START RECORDS SUPPLIED
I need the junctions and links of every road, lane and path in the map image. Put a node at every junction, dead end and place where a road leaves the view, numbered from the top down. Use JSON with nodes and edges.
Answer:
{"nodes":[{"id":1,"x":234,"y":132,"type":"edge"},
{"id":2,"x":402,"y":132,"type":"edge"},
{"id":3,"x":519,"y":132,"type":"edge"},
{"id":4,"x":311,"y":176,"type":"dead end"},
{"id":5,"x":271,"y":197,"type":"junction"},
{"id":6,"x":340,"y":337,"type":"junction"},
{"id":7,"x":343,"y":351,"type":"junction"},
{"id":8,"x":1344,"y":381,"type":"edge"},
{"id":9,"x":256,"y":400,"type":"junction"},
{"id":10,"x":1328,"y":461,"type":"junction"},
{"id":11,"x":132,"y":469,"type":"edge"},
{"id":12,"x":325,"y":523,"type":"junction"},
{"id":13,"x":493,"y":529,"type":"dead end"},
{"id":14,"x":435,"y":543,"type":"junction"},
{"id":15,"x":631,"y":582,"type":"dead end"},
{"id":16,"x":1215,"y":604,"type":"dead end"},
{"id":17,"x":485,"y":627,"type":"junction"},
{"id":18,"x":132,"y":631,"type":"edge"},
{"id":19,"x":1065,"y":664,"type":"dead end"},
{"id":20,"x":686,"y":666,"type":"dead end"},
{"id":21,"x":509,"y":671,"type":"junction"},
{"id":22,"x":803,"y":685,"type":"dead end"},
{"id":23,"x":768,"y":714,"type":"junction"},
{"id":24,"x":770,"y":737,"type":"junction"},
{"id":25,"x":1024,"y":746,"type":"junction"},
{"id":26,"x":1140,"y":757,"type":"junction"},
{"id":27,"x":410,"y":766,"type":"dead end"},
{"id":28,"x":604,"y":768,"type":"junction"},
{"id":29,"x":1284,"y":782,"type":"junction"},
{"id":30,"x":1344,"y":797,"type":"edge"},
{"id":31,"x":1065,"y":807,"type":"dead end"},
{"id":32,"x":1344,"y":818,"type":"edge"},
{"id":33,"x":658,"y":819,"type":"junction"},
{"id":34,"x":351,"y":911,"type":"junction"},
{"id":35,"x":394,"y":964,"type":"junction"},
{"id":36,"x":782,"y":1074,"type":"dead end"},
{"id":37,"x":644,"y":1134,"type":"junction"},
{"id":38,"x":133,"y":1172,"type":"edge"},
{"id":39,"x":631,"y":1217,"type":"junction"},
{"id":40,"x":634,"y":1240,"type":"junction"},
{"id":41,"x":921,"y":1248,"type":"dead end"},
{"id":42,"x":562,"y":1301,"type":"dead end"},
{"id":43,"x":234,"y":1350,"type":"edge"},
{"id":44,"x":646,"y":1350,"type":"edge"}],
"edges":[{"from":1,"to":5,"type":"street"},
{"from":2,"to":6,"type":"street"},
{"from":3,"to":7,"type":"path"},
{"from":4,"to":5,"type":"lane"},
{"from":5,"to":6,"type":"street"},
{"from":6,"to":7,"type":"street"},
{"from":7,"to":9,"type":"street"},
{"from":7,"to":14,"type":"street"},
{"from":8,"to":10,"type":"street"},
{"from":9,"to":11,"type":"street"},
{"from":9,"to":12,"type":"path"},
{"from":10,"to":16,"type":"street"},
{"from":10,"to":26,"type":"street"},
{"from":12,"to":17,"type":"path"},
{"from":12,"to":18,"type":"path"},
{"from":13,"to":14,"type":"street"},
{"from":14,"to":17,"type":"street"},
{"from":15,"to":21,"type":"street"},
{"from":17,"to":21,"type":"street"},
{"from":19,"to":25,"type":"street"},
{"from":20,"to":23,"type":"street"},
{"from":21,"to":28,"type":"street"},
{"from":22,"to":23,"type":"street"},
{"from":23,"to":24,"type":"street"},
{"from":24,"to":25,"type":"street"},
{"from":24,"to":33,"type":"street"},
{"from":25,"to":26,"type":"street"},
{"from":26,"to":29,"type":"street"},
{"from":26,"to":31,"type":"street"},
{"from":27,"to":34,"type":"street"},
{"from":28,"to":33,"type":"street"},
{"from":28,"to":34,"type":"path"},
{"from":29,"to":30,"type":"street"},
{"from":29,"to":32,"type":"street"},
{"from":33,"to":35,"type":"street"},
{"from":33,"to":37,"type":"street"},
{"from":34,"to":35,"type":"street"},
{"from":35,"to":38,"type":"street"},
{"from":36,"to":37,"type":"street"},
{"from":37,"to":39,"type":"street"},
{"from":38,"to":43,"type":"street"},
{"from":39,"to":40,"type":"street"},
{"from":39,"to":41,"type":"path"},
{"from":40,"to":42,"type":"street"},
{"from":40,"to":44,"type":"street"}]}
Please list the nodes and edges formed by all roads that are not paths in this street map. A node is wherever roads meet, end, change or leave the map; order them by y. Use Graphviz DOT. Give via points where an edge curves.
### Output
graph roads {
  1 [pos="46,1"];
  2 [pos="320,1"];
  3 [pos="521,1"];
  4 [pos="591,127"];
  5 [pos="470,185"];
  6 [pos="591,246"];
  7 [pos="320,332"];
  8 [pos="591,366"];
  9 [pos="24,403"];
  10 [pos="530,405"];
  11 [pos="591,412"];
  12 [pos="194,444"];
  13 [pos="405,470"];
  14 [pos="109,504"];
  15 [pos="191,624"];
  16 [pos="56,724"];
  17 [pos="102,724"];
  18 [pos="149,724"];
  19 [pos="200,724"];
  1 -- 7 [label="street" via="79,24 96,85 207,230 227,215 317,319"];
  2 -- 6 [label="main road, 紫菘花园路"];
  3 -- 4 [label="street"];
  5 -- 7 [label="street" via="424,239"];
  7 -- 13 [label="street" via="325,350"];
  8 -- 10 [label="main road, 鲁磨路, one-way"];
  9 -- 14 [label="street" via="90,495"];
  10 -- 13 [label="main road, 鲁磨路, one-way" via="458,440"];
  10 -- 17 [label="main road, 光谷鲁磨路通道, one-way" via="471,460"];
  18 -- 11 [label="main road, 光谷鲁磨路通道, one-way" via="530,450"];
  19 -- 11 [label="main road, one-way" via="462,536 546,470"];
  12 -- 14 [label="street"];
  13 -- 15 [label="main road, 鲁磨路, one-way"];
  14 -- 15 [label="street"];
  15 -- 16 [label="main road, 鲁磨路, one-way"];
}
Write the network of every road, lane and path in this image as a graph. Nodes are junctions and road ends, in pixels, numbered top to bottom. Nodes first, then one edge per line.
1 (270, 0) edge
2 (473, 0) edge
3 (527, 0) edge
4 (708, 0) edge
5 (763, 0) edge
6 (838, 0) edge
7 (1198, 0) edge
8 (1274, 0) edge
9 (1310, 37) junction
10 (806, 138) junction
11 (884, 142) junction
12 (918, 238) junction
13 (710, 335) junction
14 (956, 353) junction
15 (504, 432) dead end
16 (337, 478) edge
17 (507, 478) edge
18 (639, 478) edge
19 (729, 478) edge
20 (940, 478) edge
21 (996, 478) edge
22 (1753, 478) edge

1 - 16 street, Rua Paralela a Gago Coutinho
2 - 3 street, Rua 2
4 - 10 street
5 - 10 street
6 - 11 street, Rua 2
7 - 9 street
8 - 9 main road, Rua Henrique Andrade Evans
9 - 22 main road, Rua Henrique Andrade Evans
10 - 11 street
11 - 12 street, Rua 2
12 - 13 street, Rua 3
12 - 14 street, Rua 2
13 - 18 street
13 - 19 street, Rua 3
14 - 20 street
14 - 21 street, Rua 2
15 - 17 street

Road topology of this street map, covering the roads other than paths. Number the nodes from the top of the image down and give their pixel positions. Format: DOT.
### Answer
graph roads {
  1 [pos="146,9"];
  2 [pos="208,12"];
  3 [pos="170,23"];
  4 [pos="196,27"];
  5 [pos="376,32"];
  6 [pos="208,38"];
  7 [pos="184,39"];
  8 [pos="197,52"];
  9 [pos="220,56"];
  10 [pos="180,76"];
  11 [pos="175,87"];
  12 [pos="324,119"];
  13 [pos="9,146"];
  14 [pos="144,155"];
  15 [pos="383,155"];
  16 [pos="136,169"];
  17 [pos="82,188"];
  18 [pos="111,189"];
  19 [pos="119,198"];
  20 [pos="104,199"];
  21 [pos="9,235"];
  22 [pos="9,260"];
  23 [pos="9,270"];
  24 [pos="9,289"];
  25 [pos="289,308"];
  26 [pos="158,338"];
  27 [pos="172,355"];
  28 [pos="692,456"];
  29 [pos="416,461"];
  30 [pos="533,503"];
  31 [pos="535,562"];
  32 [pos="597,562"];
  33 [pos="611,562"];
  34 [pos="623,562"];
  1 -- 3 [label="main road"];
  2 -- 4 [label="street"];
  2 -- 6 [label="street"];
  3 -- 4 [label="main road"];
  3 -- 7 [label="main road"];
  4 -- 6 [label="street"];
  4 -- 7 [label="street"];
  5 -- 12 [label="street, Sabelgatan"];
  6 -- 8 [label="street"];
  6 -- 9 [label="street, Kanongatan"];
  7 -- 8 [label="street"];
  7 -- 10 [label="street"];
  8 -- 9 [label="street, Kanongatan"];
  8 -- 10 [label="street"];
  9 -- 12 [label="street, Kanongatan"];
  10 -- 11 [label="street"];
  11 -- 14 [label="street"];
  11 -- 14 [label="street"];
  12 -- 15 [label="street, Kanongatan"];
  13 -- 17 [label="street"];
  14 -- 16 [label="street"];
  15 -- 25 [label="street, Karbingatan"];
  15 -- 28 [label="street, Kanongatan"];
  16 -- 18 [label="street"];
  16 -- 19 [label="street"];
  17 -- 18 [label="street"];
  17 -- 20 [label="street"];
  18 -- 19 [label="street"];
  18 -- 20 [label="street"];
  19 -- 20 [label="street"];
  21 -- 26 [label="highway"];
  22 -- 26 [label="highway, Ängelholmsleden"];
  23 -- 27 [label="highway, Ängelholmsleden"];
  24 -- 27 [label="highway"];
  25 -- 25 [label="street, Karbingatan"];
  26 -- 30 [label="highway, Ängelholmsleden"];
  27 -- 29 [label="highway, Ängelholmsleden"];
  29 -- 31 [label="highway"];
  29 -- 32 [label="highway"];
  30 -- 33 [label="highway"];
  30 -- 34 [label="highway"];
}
END RECORDS SUPPLIED
- **WHAT YOU NEED TO DO**: All lines with the word "edges" need to be copied from the data above.

- **YOUR SOLUTION**:
I need the junctions and links of every road, lane and path in the map image. Put a node at every junction, dead end and place where a road leaves the view, numbered from the top down. Use JSON with nodes and edges.
"edges":[{"from":1,"to":5,"type":"street"},
Please list the nodes and edges formed by all roads that are not paths in this street map. A node is wherever roads meet, end, change or leave the map; order them by y. Use Graphviz DOT. Give via points where an edge curves.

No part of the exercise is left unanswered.